Apesar de suas inegáveis virtudes, essa Declaração, elaborada e aprovada por consenso no COPUOS, após anos de intensos debates, com ativa participação do Brasil, esbarra, na prática, na necessidade de que os países se disponham efetivamente a cooperar, o que nem sempre acontece.

O princípio da aceitação mútua, sem a menor dúvida, é avanço notável. Em cooperação não pode haver imposições, como nos acordos leoninos do passado. Não por acaso, os países em desenvolvimento sempre recorreram e continuam recorrendo a esse princípio, pois ele representa uma defesa legal e ética do lado mais fraco na sua relação com o mais forte.

Ocorre que o lado mais forte pode usar a regra da aceitação mútua como forma de não cooperar, sobretudo para impedir o acesso do lado mais fraco às tecnologias avançadas, como as espaciais. Durante décadas esse acesso foi negado aos países em desenvolvimento.

Nesse contexto, não surpreende que, no fim dos anos 80, o Brasil tenha recorrido à China para, juntos, construírem um satélite de observação dos recursos naturais da Terra (Programa CBERS – China-Brazil Earth Resources Satellite). Que outro país na época – especialmente entre os mais desenvolvidos – aceitaria cooperar com tal objetivo?

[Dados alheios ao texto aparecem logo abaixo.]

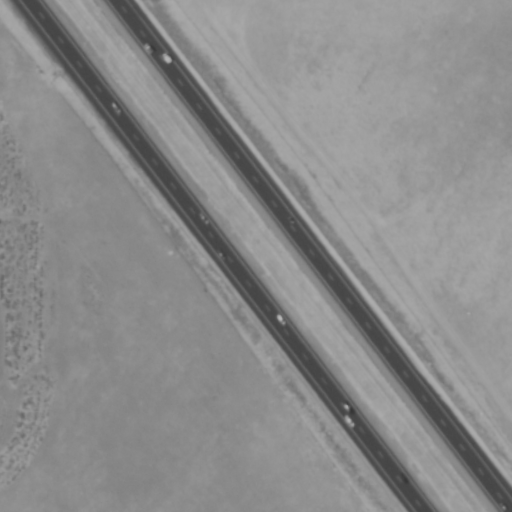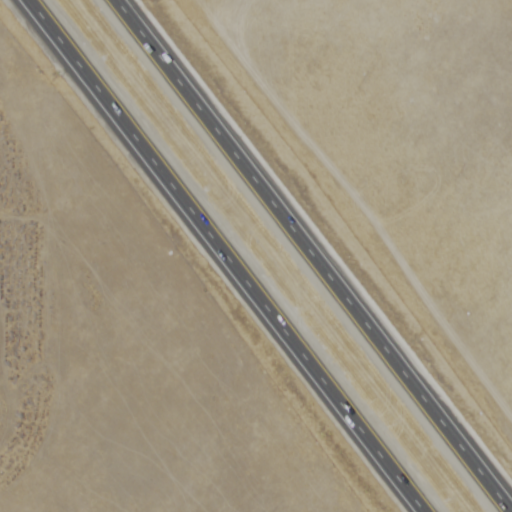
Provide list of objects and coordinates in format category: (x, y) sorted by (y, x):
crop: (400, 147)
road: (223, 255)
road: (311, 255)
crop: (134, 340)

Hoje, como vimos, alguns países desenvolvidos e grandes corporações já aceitam transferir tecnologias espaciais antes inegociáveis. Mas, mesmo admitindo-se a possibilidade de um bom negócio para o país receptor, conviria estudar o caso mais a fundo, para avaliar como esse processo de fato funciona e quais são suas implicações estratégicas.

Conhecer a realidade global, hoje mais que nunca, é essencial para o desenvolvimento e a autodeterminação de qualquer país, segundo seus próprios e legítimos interesses.

* Vice-presidente da Associação Brasileira de Direito Aeronáutico e Espacial (SBDA), diretor honorário do Instituto Internacional de Direito Espacial, membro pleno da Academia Internacional de Astronáutica e atualmente chefe da Assessoria de Cooperação Internacional da Agência Espacial Brasileira (AEB)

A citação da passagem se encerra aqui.